▶ [Task item]: Copy, from the entries below, each line where the word "badge" can be found.

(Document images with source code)
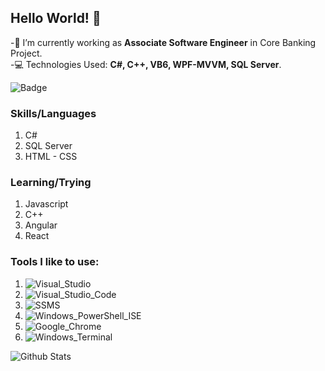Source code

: ## Hello World! 👋

-🔭 I’m currently working as **Associate Software Engineer** in Core Banking Project.
</br>
-💻 Technologies Used: **C#, C++, VB6, WPF-MVVM, SQL Server**.

![Badge](https://img.shields.io/badge/Caffeine_in_Blood-85%25-blue?style=plastic)

### Skills/Languages
1) C#
2) SQL Server
3) HTML - CSS

### Learning/Trying
1) Javascript
2) C++
3) Angular
4) React

### Tools I like to use:
1) ![Visual_Studio](https://img.shields.io/badge/Visual%20Studio-Version:_2019-blue?style=plastic)
2) ![Visual_Studio_Code](https://img.shields.io/badge/Visual%20Studio%20Code-Version:_Latest-blue?style=plastic)
3) ![SSMS](https://img.shields.io/badge/SSMS-Version:_18-blue?style=plastic)
4) ![Windows_PowerShell_ISE](https://img.shields.io/badge/Windows_PowerShell_ISE-Version:_Latest-blue?style=plastic)
5) ![Google_Chrome](https://img.shields.io/badge/Google_Chrome-Version:_Latest-blue?style=plastic)
6) ![Windows_Terminal](https://img.shields.io/badge/Windows_Terminal-Version:_1.0.1811.0-blue?style=plastic)

![Github Stats](https://github-readme-stats.vercel.app/api?username=mdrakakis&show_icons=true&theme=dark&hide=stars)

▶ [Expected answer]:
![Badge](https://img.shields.io/badge/Caffeine_in_Blood-85%25-blue?style=plastic)
1) ![Visual_Studio](https://img.shields.io/badge/Visual%20Studio-Version:_2019-blue?style=plastic)
2) ![Visual_Studio_Code](https://img.shields.io/badge/Visual%20Studio%20Code-Version:_Latest-blue?style=plastic)
3) ![SSMS](https://img.shields.io/badge/SSMS-Version:_18-blue?style=plastic)
4) ![Windows_PowerShell_ISE](https://img.shields.io/badge/Windows_PowerShell_ISE-Version:_Latest-blue?style=plastic)
5) ![Google_Chrome](https://img.shields.io/badge/Google_Chrome-Version:_Latest-blue?style=plastic)
6) ![Windows_Terminal](https://img.shields.io/badge/Windows_Terminal-Version:_1.0.1811.0-blue?style=plastic)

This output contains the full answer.